Let’s Talk About Tom
Like many of his contemporaries, Wilde wrote in florid, purple prose, often describing the characters’ clothing, the settings, and the food eaten in minute detail. Sometimes, it would be so over the top, veering into ridiculousness (see our review of Angel in Scarlet).
“I don’t take the genre seriously… But I take my work seriously… I’ve become more painstaking, more professional… There are ‘mandatory heavy-breathing scenes,’ but I don’t write down to readers. I’d rather take the time and do it good.”
—TOM HUFF
Wilde would play fast and loose with the rules of the nascent romance genre, such as concluding a book with a cliffhanger. He also employed a hero bait-and-switch in some of his novels, so the reader never knew who the heroine would end up with until the very end.
Except for the fictional biography of Tallulah Bankhead, Marabelle, which he wrote under his real name, the rest of Huff’s books would be published as Jennifer Wilde.

After the Marietta series, he moved from bodice-ripper-style romances to more character-driven stories that told the lives and loves of his heroines.
Farewell, Mr. Huff

Huff earned a Career Achievement Award from Romantic Times magazine for the 1987–1988 award season. His final book, They Call Her Dana, was released in late 1989.
On January 18, 1990, Tom Huff died suddenly at the age of 52 of a heart attack. He left no children behind, was single, and lived with his elderly mother.
In the 2010s, much of Huff’s backlist was released in e-format. Now, a new generation of readers can enjoy this creative male romance author’s books.
Jennifer Wilde Historical Romance Backlist
BOOK TITLE | PUBLICATION DATE |
Love’s Tender Fury | Jan-1976 |
Love Me, Marietta | Aug-1977 |
Dare to Love | Jan-1978 |
Once More, Miranda | May-1983 |
When Love Commands | Oct-1984 |
Angel in Scarlet | Aug-1986 |
The Slipper | Oct-1987 |
They Call Her Dana | Sep-1989 |
Your Opinion
Have you read Jennifer Wilde’s romances? Or any of the Gothics penned under Huff’s other pseudonyms? Did you even know Jennifer Wilde was a pen name for a man?

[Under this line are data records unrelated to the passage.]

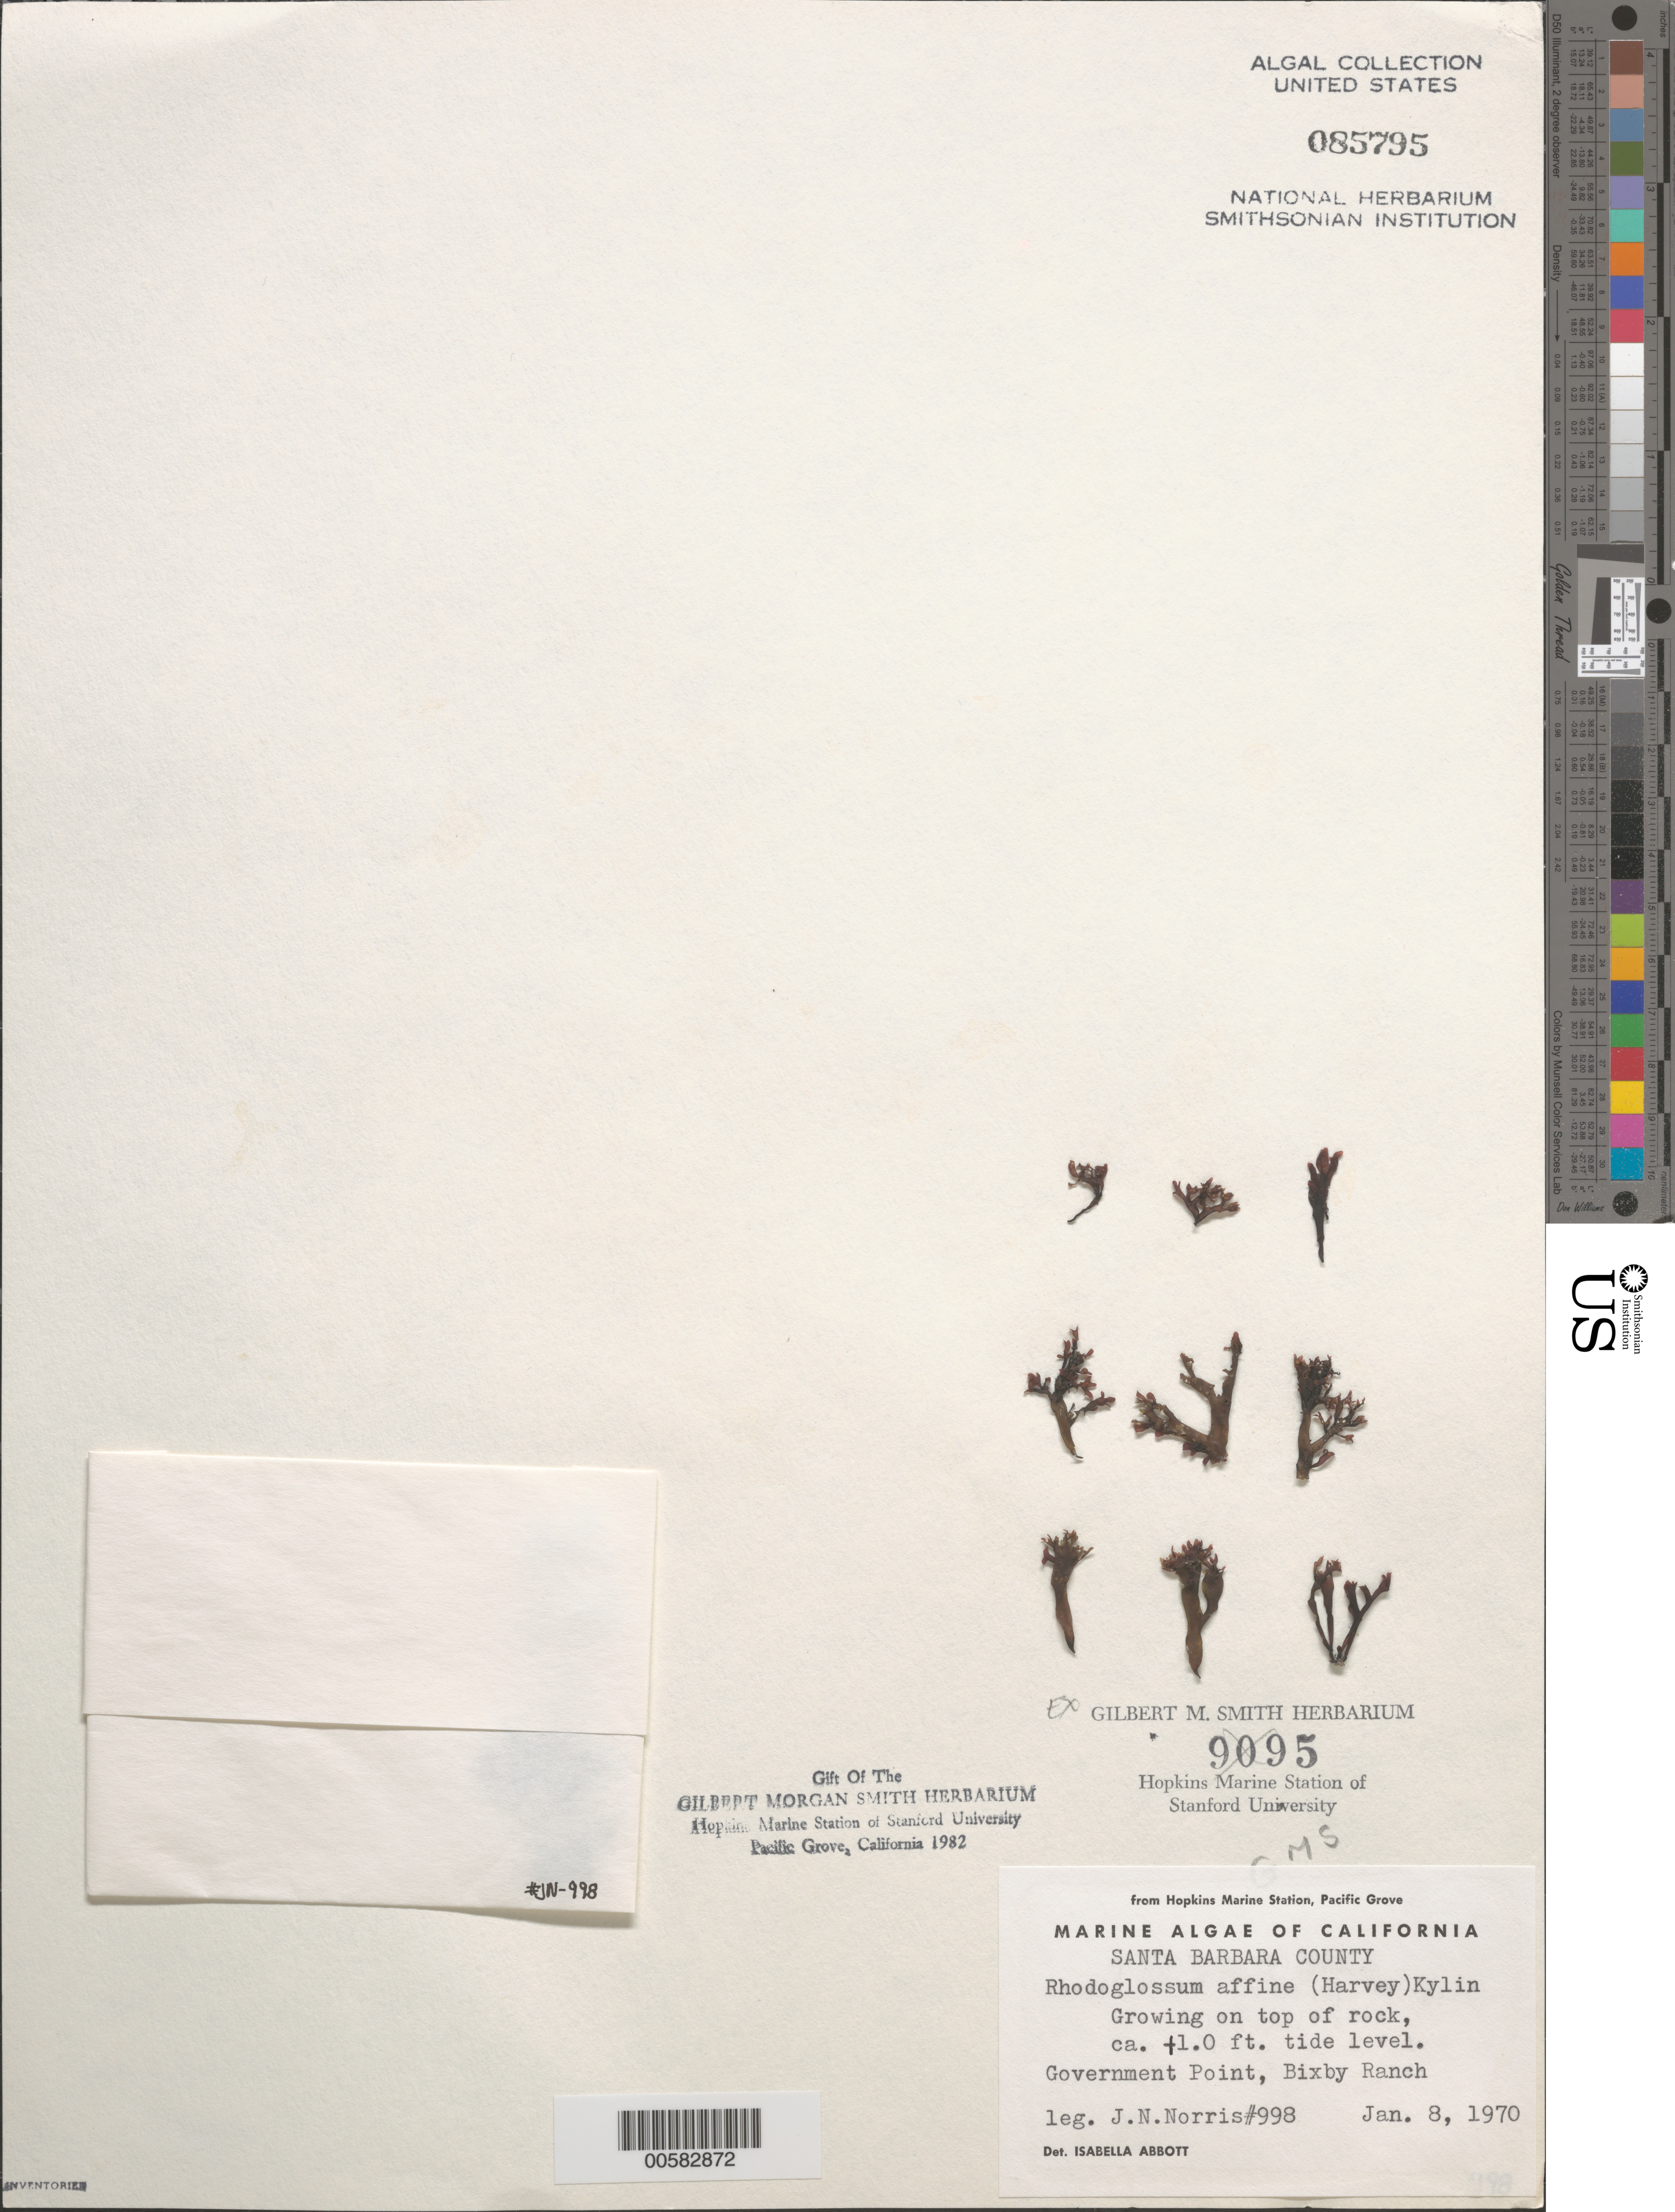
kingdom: Plantae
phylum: Rhodophyta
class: Florideophyceae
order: Gigartinales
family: Gigartinaceae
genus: Mazzaella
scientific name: Mazzaella affinis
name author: (Harvey) Fredericq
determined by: Algae name updating Project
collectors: J. N. Norris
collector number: JN-998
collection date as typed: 08 Jan 1970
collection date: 1970-01-08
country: United States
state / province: California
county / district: Santa Barbara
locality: Government Point, Bixby Ranch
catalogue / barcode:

Please drop a comment, and let’s talk romance.
Hi –
In the early ’80s, my aunt had a cardboard box full of historical romances that she was going to get rid of, and she told me to go ahead and have a look through it and take what I wanted. That cardboard box was like a glittering treasure chest, with all the gold and silver titles and glossy, beautiful covers. The first book I chose from that box was Jennifer Wilde’s Love Me, Marietta. I’d never read this type of book before and I couldn’t put it down! After that, I would be so excited when I saw her new book on the bookstore shelf. One day, I asked the woman who ran a romance bookstore if she knew when Jennifer Wilde’s next one would be out. She broke the news to me that he died. By then I already knew Jennifer Wilde was a man. I read all of the books he wrote under this name, and a few of his others. What an era that was!
Thanks, Jacqueline. Yes, I’ve read one of Huff’s romances. “Midnight at Mallncourt”, a 1975 gothic he wrote under the pen name Edwina Marlow.
Sorry I can’t comment on it. That was SO long ago!